These near-term facts also point to an irrefutable, long-term fact: America will never run out of corn regardless of future domestic or foreign market demand. That bold prediction is not bold at all because—as any Ag Econ 100 student can explain—price will ration supply.

For proof look at recent gasoline prices. Despite war, hurricanes, a growing domestic economy and fierce overseas competition for crude oil, the U.S. was never without gasoline because price, the point where supply intersects demand, rationed it.

Sure, we grumbled when gas prices topped $3 a gallon, but we still had fuel because price slowed demand to ensure supply. If it hadn’t, price would have risen until an inevitable market equilibrium was reached.

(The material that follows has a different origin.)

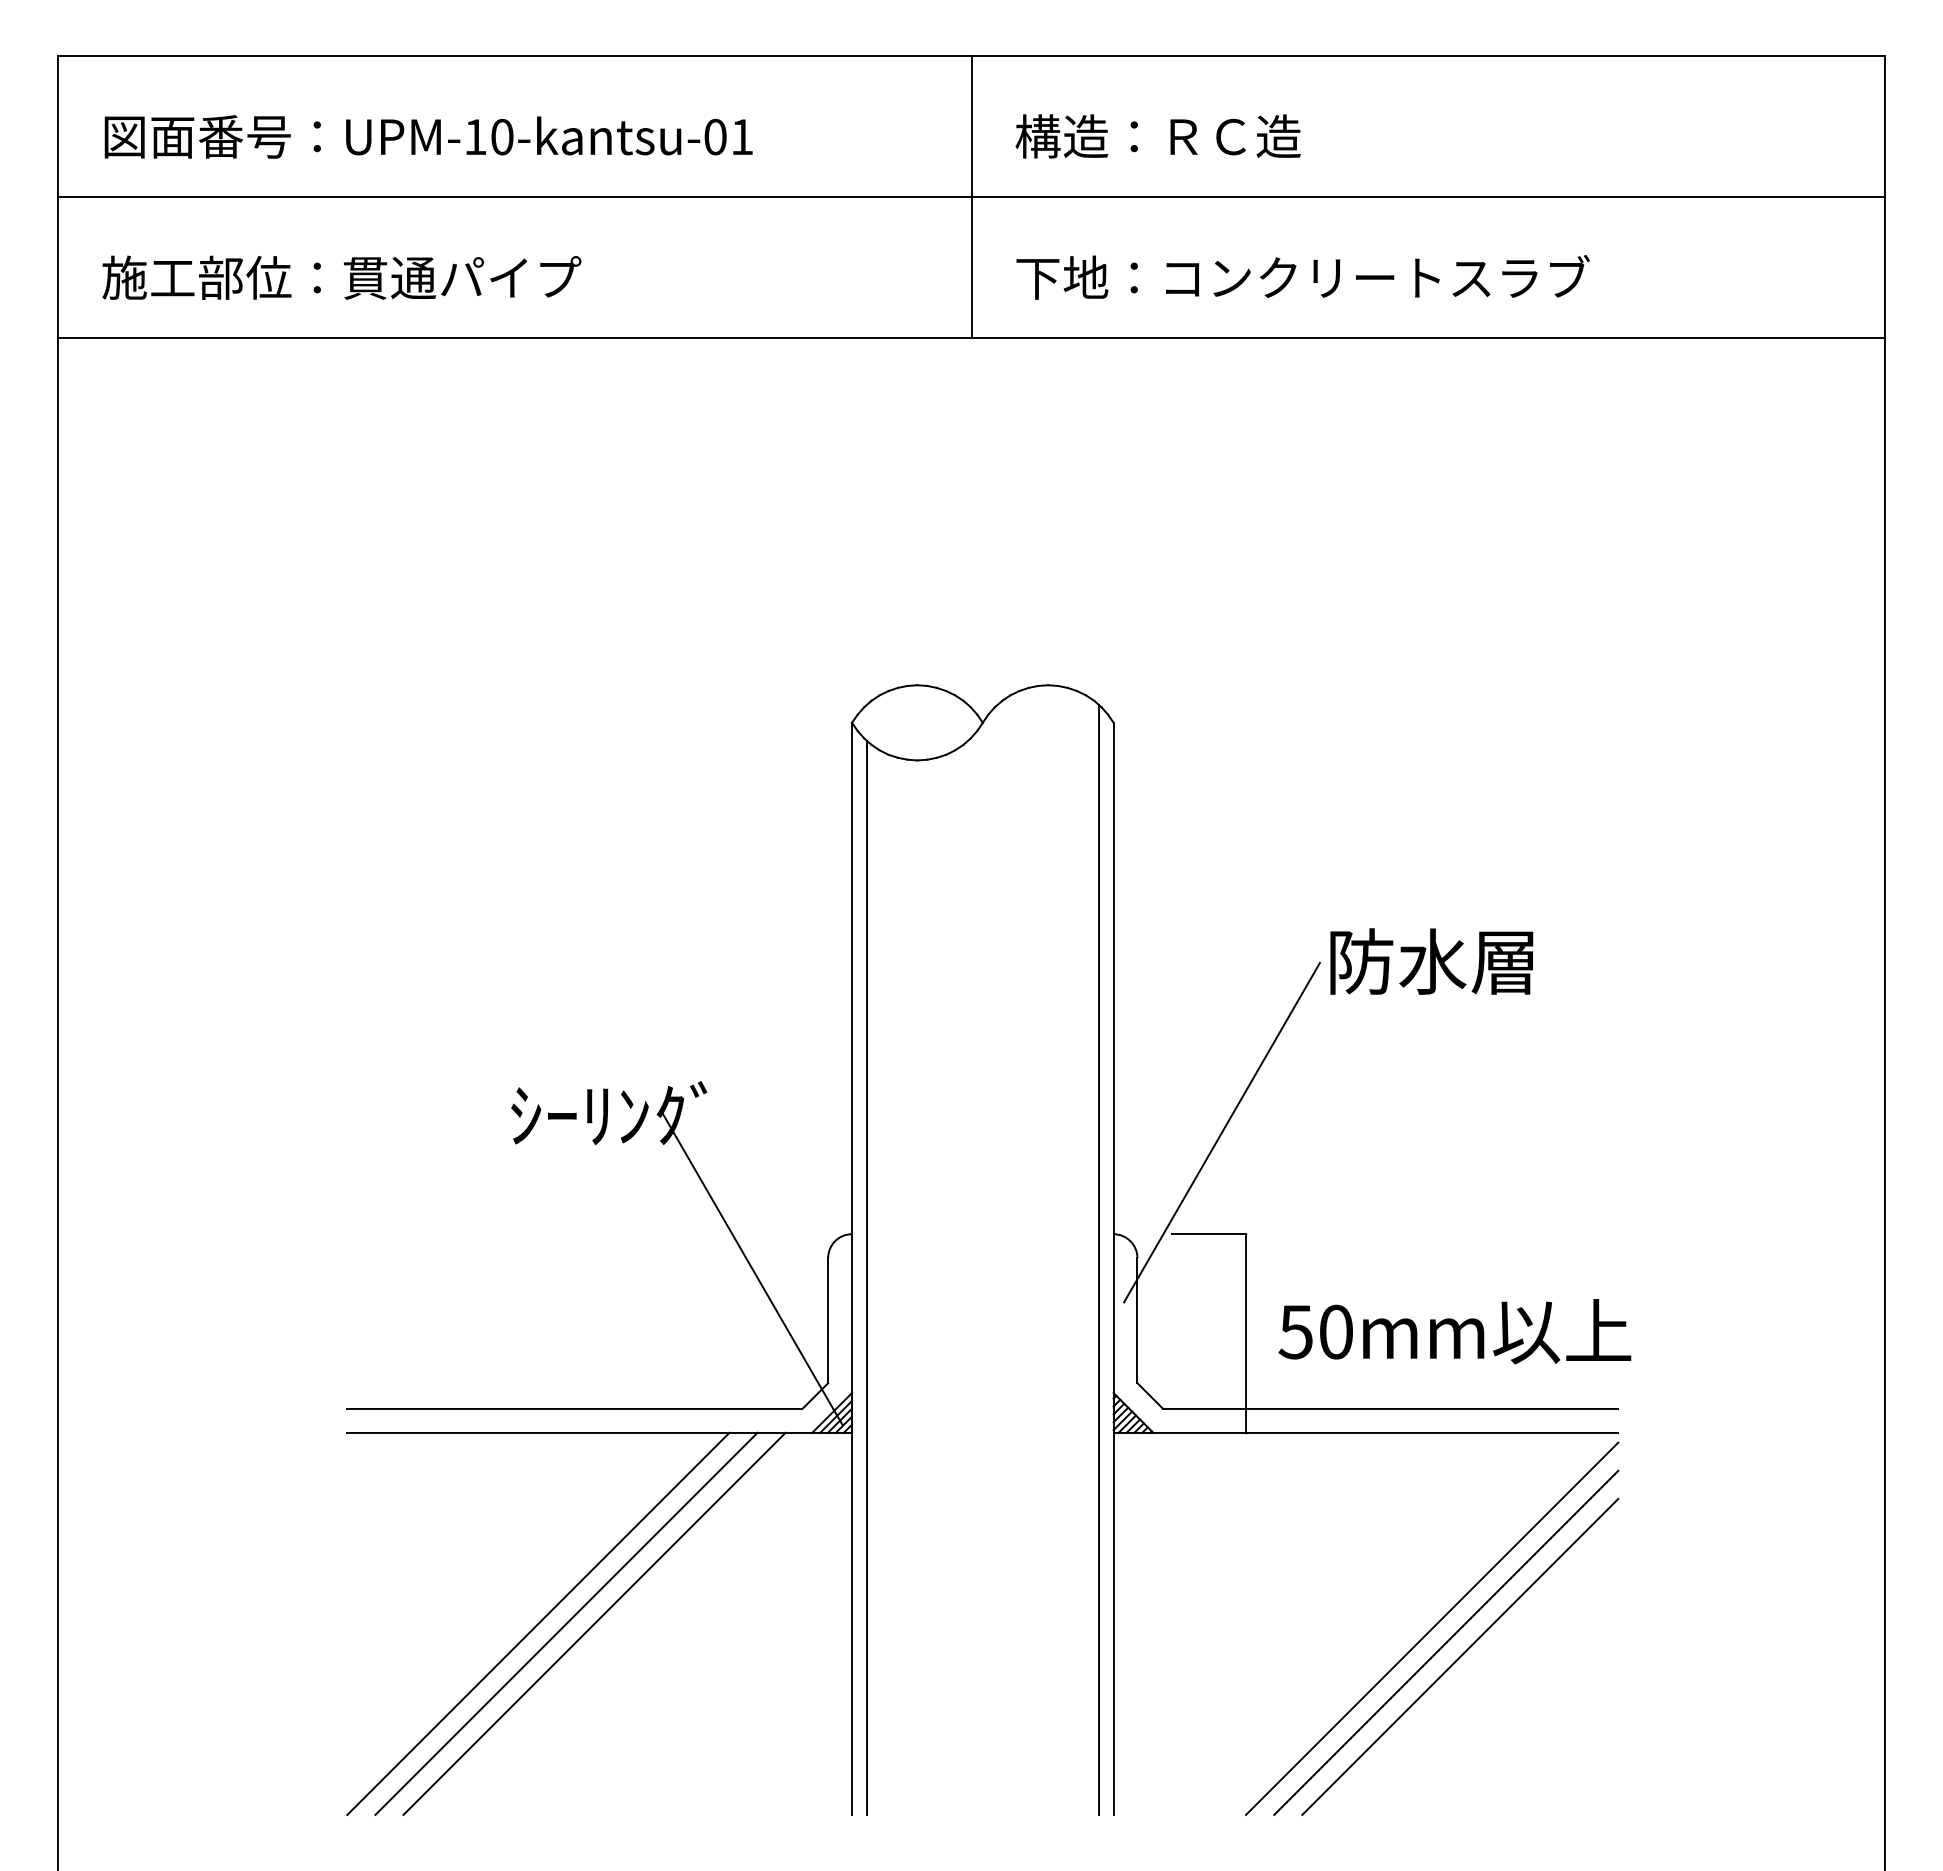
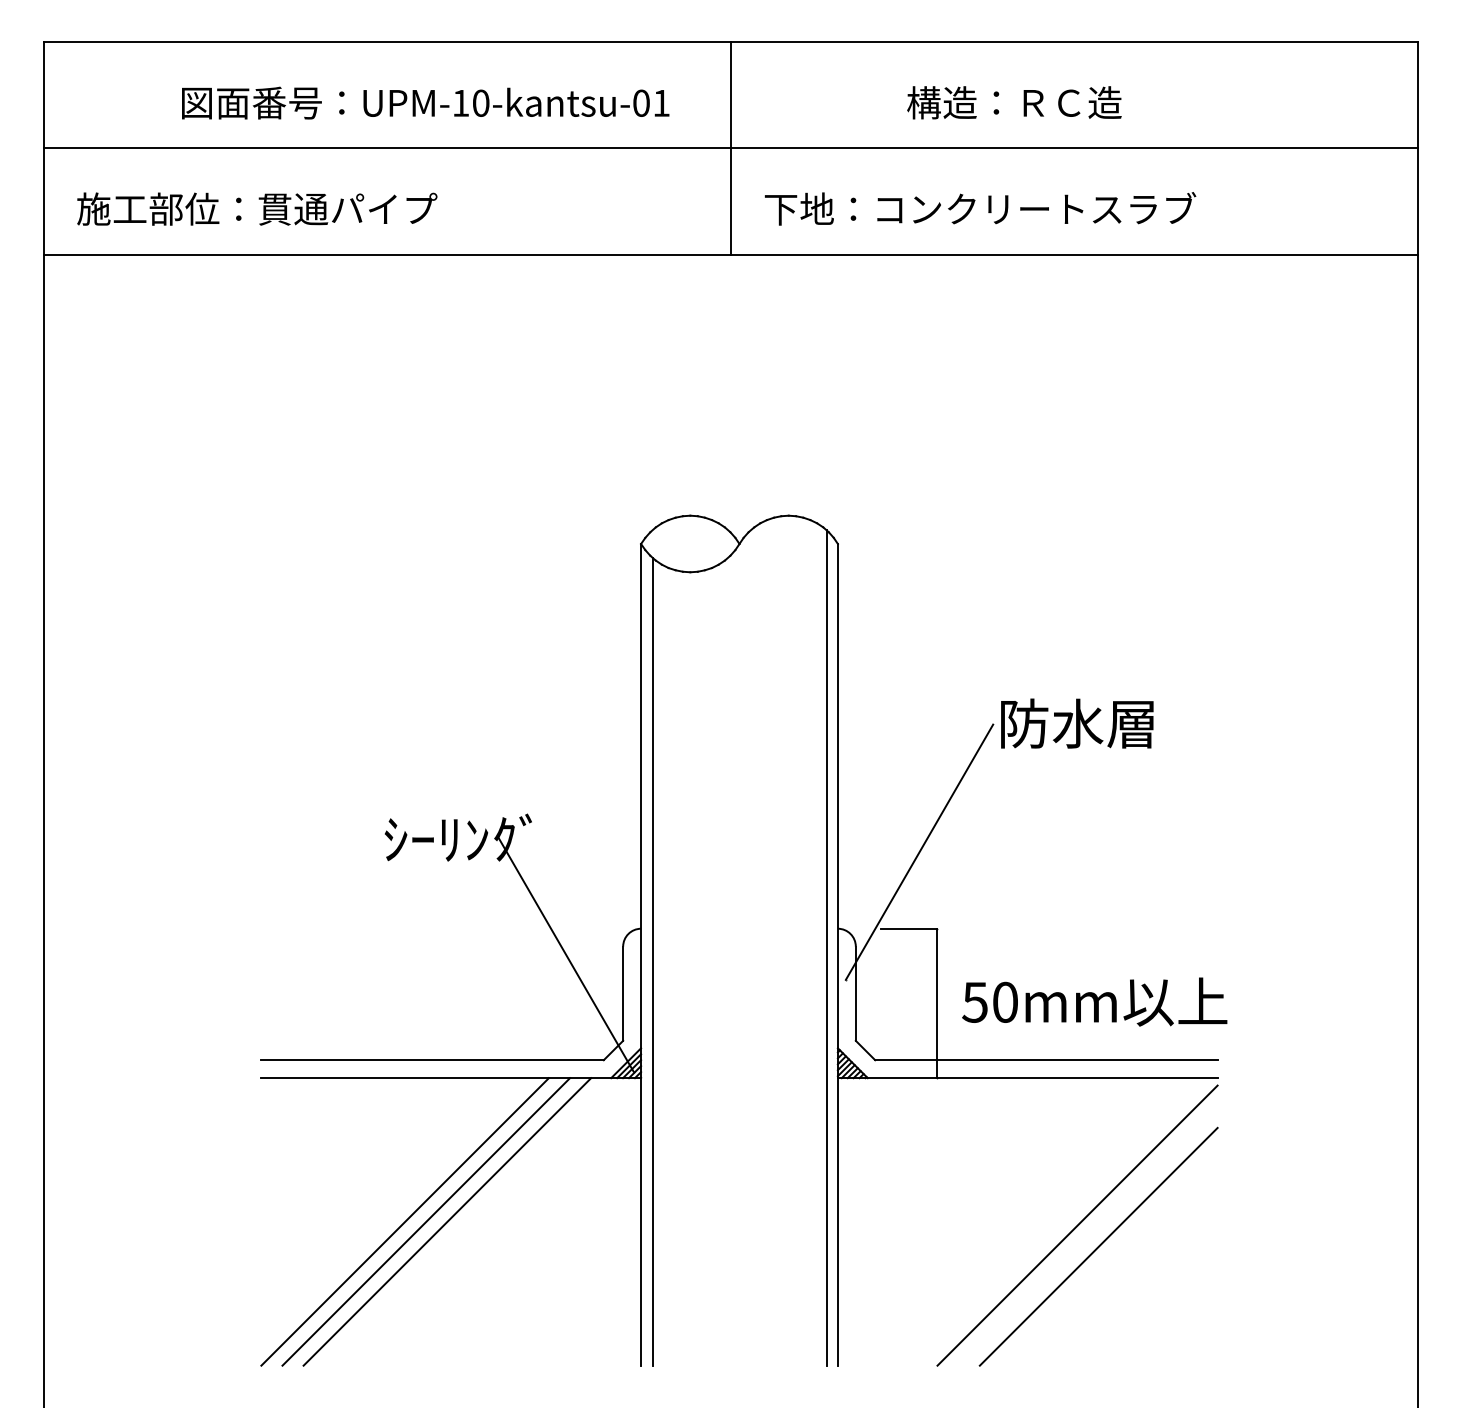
text: (428, 136) -> (425, 102), moved
text: (1157, 136) -> (1013, 102), moved
line: (1446, 1642) -> (1088, 1235), removed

Corn growers and other potential biofuel growers now find themselves in a similar sweet spot. Growing demand will challenge future supplies, and price—rising prices—will decide the winner until the market sucks acres away from other crops to meet the higher food, feed and fuel demand.

Holy cow, this is what you’ve been waiting for; this is what the Washington wonks have been praying for. This is, in fact, the way markets work.

So let the farm groups and Capitol Hill worriers worry. Just don’t let them strangle this once-in-a-decade opportunity by releasing CRP acres to manipulate the market so Deere, Monsanto and ADM make money and you don’t.